Tying is a crucial skill that every horse should learn.
Tying is an essential skill for grooming, tacking up, and when the vet, physiotherapist or farrier come to work on your horse.
Tying your horse refers to the act of securing your horse to a stationary object, such as a hitching post, rail, or a designated tie-up area.
It is a common practice to prevent the horse from wandering off or causing harm to itself or others while it is not being ridden or supervised.
In my opinion, tying up is also a social skill, so you should train your horses to tie alongside other horses without causing a disruption (see some example images below):
These are some of the different types of tying that you’ll hear spoken about around horses:
- Single-tying refers to tying the horse to a single fixed point using a lead rope. This can be done with a quick-release knot or other secure tying methods. It is often used when you need to briefly secure the horse, such as when mounting, taking a short break on the trail, or for temporary purposes.
- Cross-tying involves securing the horse between two tie points using two separate lead ropes. It is commonly used in grooming areas, wash racks, and stables to keep the horse safely in place during various tasks.
- High-tying involves securing the horse to a tie point higher than its head level. This method is used when it’s necessary to limit the horse’s ability to move its head too much.
- Ground-tying is a training technique where the horse is taught to stand quietly without being physically tied to anything. The horse learns to remain in place until given a specific cue to move. Ground-tying is valuable for situations where you need the horse to stay put without a physical tie or when you’re dismounted but want the horse to remain stationary.
- Trailer-tying is when you secure the horse inside a horse trailer using either cross-ties or single ties. Proper trailer-tying is essential to ensure the horse’s safety during transportation.
- Picket line tying, also known as picketing, is used during camping or trail riding. First you tie a picket line; a long length of rope stretched between two trees, and then you secure multiple horses along the picket line. Each horse is tied to the picket line with its own lead rope, allowing them to move along the line.
The key to teaching your horse to tie up successfully.
Time, patience and repetition.
Tying is a skill your horse learns through repetition and practise.
You can’t tie up a horse that rarely ever gets tied up and then be surprised when it won’t stand nicely.
The key to successfully teaching your horse to tie up is to do it when your horse doesn’t have excess energy and when you have enough time to approach the training without rush.
You want to teach your horse that being tied up means getting to relax.
This is why it’s important to not take your horse straight out of a stall and tying it up right away.
A lot of horses are over-fed and under-exercised, leading to them having a lot of extra energy and nowhere constructive to channel it.
If your horse is restless when you take him out of his stall, he’s probably going to be channelling his extra energy into all sorts of mischief like playing with the rope, tack or fixed furnishings.
He might also start chewing on things, pawing the ground and rearing (which leads to a whole other type of problem) to alleviate his frustration.
Young horses are curious and tend to lick and explore their surroundings a lot, which isn’t something I generally worry about unless it becomes destructive.
Most of them grow out of it and don’t do it because they’re restless (unless you haven’t trained them to tie yet).
Especially in the early stages of teaching your horse to tie, I find it’s a good idea to first do some groundwork, expend some of the horse’s energy, and then tie him up for a rest.
It’s an easy way to get him to associate being tied up with being allowed to just chill (this same method works wonders with trailering, too).

Instruction:
Write out everything in the passage on tying horses from "You want to" down to "up right away.", word for word.

Excerpted data:

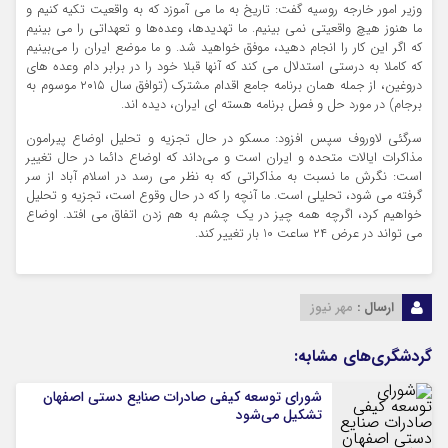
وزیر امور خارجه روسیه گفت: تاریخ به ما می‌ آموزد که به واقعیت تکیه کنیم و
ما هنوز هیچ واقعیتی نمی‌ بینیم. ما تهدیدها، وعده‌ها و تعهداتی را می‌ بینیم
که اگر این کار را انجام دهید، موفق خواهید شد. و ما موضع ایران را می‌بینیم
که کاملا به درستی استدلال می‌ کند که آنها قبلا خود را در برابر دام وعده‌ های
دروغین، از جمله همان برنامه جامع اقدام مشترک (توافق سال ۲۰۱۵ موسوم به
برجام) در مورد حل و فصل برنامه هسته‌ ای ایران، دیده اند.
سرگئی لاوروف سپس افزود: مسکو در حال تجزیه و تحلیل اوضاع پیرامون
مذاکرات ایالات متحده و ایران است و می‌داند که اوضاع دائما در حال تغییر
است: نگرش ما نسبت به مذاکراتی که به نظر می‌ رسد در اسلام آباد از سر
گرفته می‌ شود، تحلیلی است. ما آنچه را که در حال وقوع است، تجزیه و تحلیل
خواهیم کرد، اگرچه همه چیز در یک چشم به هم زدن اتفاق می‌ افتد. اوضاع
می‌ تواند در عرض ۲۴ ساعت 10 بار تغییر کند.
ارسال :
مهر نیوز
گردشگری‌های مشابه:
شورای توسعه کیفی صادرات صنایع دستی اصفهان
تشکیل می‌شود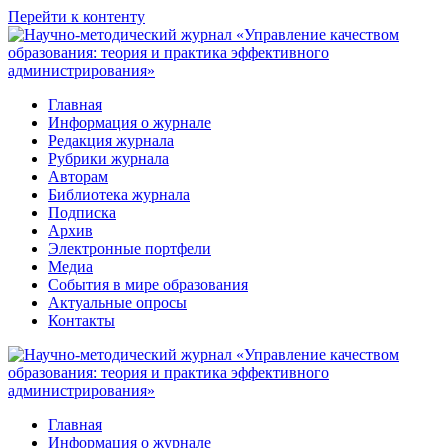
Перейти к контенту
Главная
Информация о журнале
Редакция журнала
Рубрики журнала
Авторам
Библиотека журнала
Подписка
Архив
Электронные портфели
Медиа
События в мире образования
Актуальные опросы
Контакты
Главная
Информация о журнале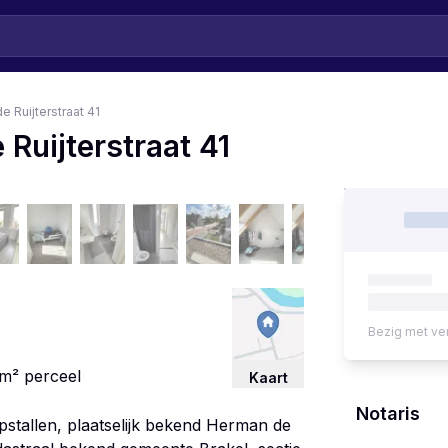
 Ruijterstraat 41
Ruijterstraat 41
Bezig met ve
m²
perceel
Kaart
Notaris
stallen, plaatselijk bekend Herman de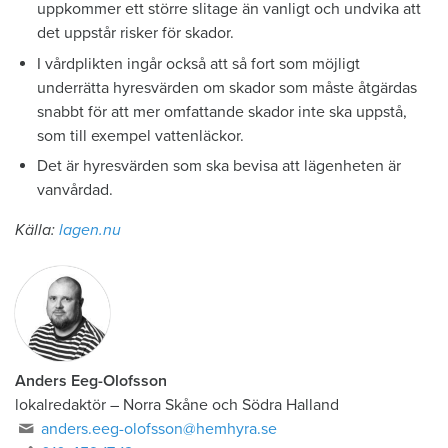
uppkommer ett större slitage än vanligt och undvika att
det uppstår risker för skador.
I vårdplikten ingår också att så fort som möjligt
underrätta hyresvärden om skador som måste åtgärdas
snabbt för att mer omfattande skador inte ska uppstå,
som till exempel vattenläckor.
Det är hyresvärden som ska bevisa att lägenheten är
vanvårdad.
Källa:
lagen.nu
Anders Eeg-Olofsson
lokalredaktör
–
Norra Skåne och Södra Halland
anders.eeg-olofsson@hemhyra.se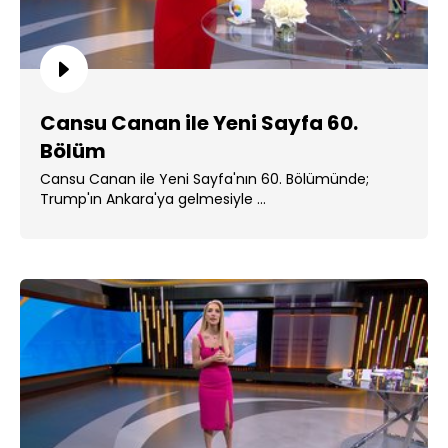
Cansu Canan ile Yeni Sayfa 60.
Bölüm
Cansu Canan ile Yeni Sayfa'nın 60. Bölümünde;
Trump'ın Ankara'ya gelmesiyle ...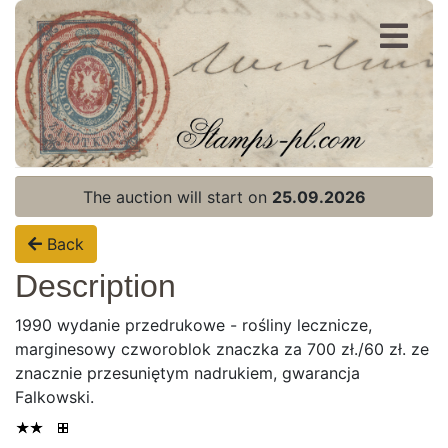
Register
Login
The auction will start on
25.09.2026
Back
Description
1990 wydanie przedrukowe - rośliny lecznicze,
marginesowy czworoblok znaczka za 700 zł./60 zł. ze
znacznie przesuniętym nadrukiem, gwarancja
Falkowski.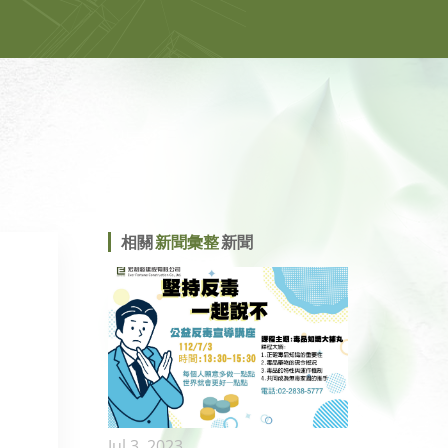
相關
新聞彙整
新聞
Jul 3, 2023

The answer:
You want to teach your horse that being tied up means getting to relax.
This is why it’s important to not take your horse straight out of a stall and tying it up right away.